Please filter the entries and return only the lines that include "both".

==== DATASET EXTRACT

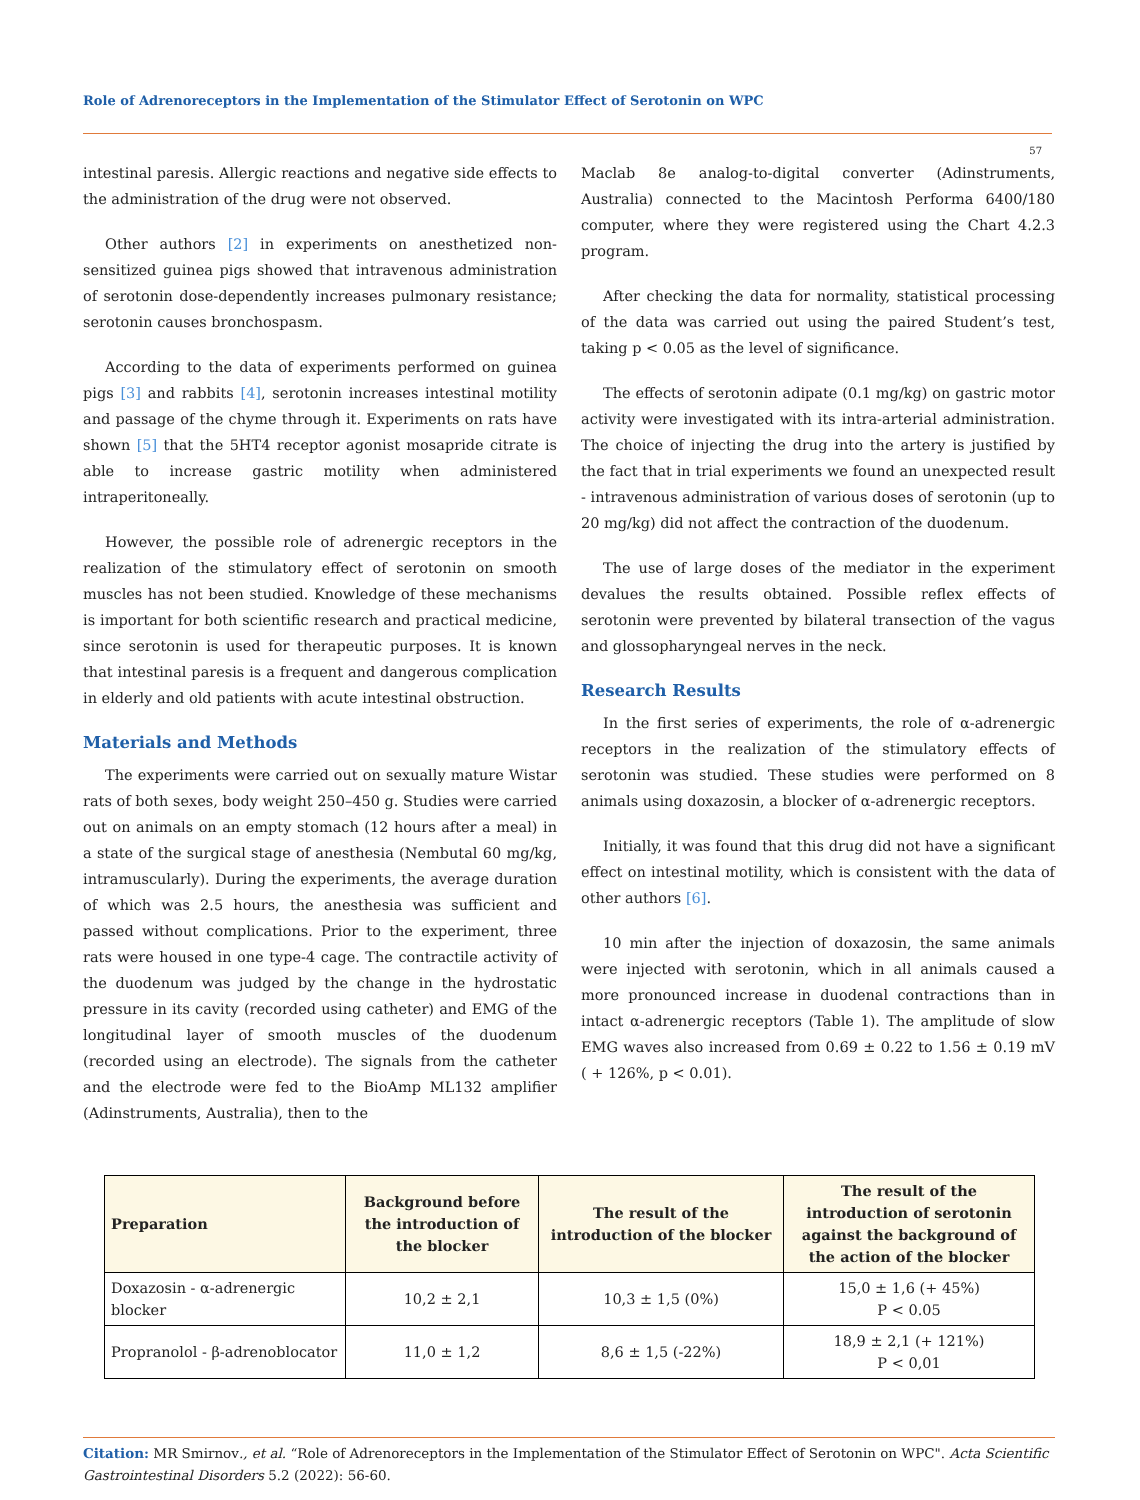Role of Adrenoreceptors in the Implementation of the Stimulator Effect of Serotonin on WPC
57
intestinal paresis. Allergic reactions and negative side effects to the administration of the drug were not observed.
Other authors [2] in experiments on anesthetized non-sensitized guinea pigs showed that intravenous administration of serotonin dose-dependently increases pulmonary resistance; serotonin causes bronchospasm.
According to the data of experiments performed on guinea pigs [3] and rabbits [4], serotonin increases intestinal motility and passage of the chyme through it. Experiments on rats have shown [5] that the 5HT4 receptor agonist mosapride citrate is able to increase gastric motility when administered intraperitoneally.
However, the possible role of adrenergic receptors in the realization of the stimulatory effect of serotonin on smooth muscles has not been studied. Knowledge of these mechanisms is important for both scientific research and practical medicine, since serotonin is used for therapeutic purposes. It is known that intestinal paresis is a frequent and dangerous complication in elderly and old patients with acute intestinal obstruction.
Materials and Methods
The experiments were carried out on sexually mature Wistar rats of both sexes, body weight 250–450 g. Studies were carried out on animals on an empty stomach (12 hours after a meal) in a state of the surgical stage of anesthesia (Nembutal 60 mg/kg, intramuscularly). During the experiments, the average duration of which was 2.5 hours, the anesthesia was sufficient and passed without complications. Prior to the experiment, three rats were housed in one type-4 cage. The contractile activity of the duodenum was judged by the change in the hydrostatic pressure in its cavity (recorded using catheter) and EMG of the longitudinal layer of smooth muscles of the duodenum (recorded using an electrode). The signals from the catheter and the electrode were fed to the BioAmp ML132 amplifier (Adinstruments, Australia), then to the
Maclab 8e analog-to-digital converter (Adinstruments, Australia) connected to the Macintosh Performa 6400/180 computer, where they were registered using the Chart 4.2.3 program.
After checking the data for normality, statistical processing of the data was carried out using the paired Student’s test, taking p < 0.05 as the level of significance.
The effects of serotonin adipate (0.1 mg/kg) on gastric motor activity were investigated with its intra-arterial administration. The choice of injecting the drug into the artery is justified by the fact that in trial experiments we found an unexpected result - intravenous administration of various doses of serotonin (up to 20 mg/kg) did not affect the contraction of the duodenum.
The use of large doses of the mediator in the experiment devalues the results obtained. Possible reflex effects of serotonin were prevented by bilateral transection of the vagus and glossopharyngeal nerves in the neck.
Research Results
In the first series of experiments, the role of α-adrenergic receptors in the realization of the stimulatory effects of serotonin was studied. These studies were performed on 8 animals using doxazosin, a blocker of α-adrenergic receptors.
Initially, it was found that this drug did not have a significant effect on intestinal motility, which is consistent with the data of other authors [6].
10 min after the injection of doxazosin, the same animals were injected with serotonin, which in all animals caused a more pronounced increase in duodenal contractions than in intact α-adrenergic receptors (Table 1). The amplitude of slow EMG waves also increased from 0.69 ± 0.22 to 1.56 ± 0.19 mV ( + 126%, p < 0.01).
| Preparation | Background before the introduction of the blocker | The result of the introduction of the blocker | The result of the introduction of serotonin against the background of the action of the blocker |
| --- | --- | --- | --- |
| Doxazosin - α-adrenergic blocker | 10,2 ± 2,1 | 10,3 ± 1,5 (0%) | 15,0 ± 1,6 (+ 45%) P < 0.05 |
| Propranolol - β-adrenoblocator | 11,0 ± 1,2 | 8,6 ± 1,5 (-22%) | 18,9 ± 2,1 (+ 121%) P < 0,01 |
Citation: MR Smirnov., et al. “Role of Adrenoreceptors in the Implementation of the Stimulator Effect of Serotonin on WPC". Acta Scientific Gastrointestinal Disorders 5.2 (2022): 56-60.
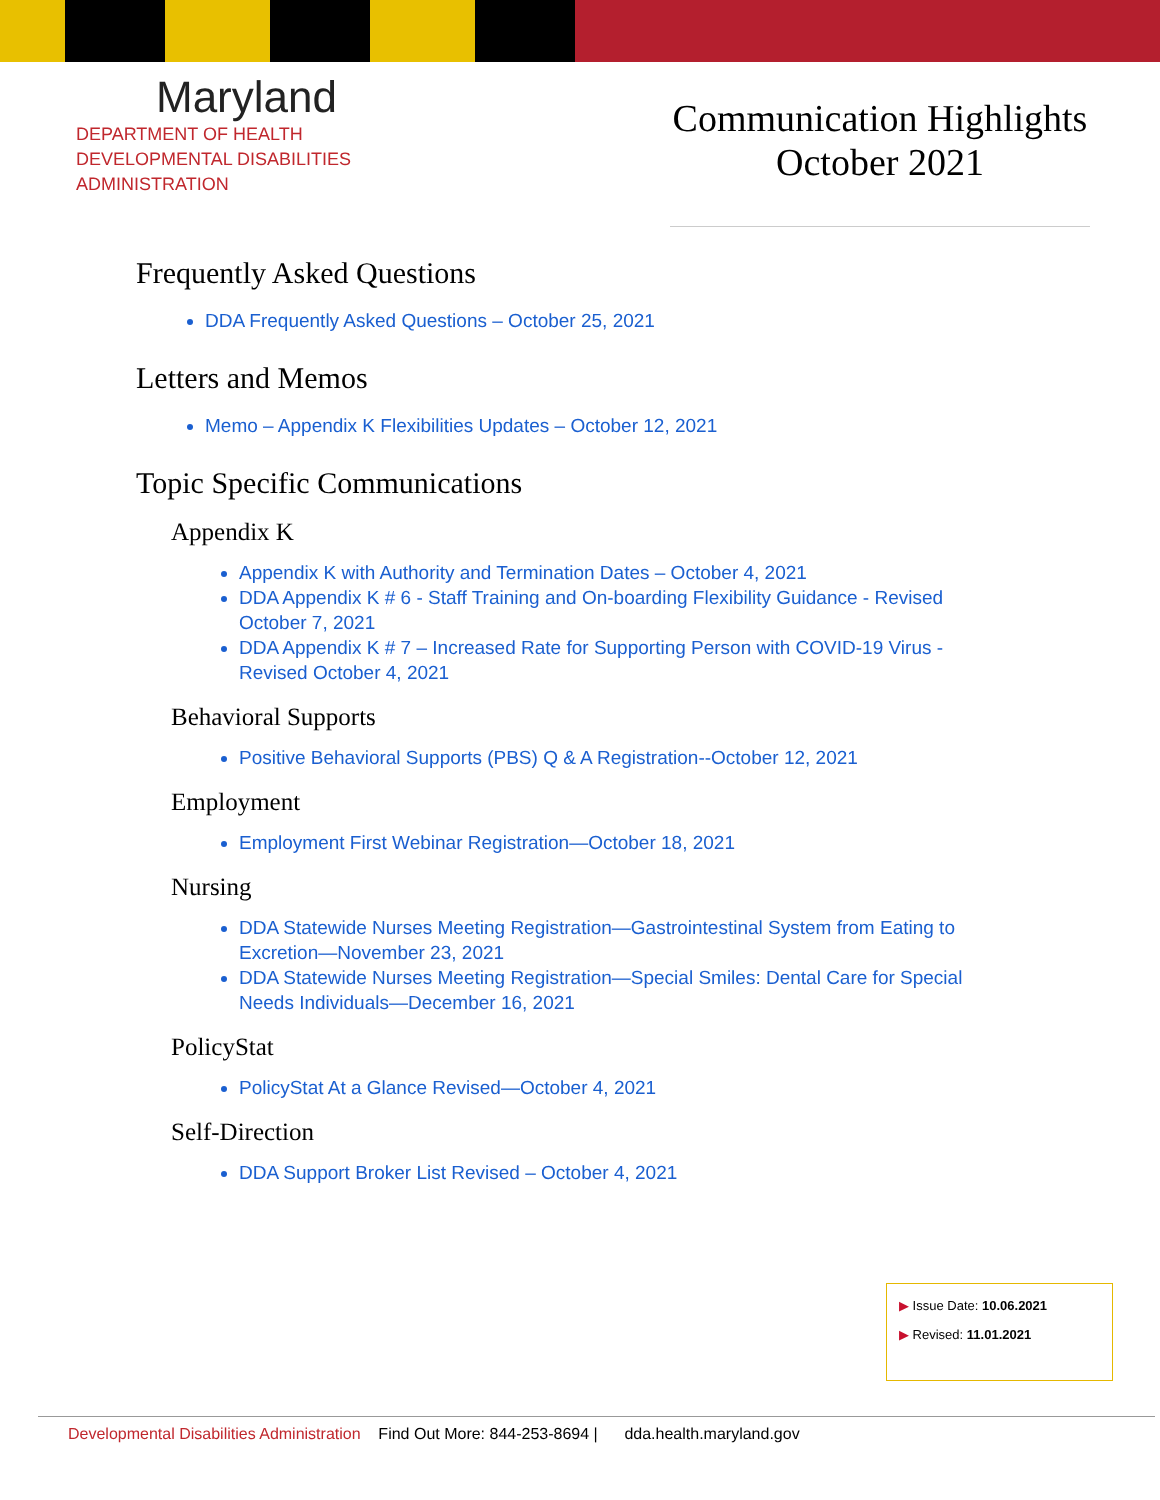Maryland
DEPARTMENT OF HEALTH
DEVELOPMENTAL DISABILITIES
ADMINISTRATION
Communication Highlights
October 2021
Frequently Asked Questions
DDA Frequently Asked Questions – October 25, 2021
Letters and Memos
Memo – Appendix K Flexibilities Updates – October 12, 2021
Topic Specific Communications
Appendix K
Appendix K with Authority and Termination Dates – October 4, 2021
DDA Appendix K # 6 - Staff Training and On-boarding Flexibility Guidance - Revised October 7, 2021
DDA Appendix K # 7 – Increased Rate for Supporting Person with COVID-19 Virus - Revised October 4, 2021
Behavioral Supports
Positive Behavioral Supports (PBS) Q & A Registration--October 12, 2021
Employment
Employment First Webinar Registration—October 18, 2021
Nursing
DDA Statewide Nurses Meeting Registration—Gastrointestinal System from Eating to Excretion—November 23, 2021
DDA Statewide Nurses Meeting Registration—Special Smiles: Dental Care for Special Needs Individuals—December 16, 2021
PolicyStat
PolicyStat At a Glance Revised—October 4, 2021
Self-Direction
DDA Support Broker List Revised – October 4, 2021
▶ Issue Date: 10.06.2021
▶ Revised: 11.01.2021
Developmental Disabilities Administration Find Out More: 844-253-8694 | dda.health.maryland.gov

========

# [RESPONSE]
However, the possible role of adrenergic receptors in the realization of the stimulatory effect of serotonin on smooth muscles has not been studied. Knowledge of these mechanisms is important for both scientific research and practical medicine, since serotonin is used for therapeutic purposes. It is known that intestinal paresis is a frequent and dangerous complication in elderly and old patients with acute intestinal obstruction.
The experiments were carried out on sexually mature Wistar rats of both sexes, body weight 250–450 g. Studies were carried out on animals on an empty stomach (12 hours after a meal) in a state of the surgical stage of anesthesia (Nembutal 60 mg/kg, intramuscularly). During the experiments, the average duration of which was 2.5 hours, the anesthesia was sufficient and passed without complications. Prior to the experiment, three rats were housed in one type-4 cage. The contractile activity of the duodenum was judged by the change in the hydrostatic pressure in its cavity (recorded using catheter) and EMG of the longitudinal layer of smooth muscles of the duodenum (recorded using an electrode). The signals from the catheter and the electrode were fed to the BioAmp ML132 amplifier (Adinstruments, Australia), then to the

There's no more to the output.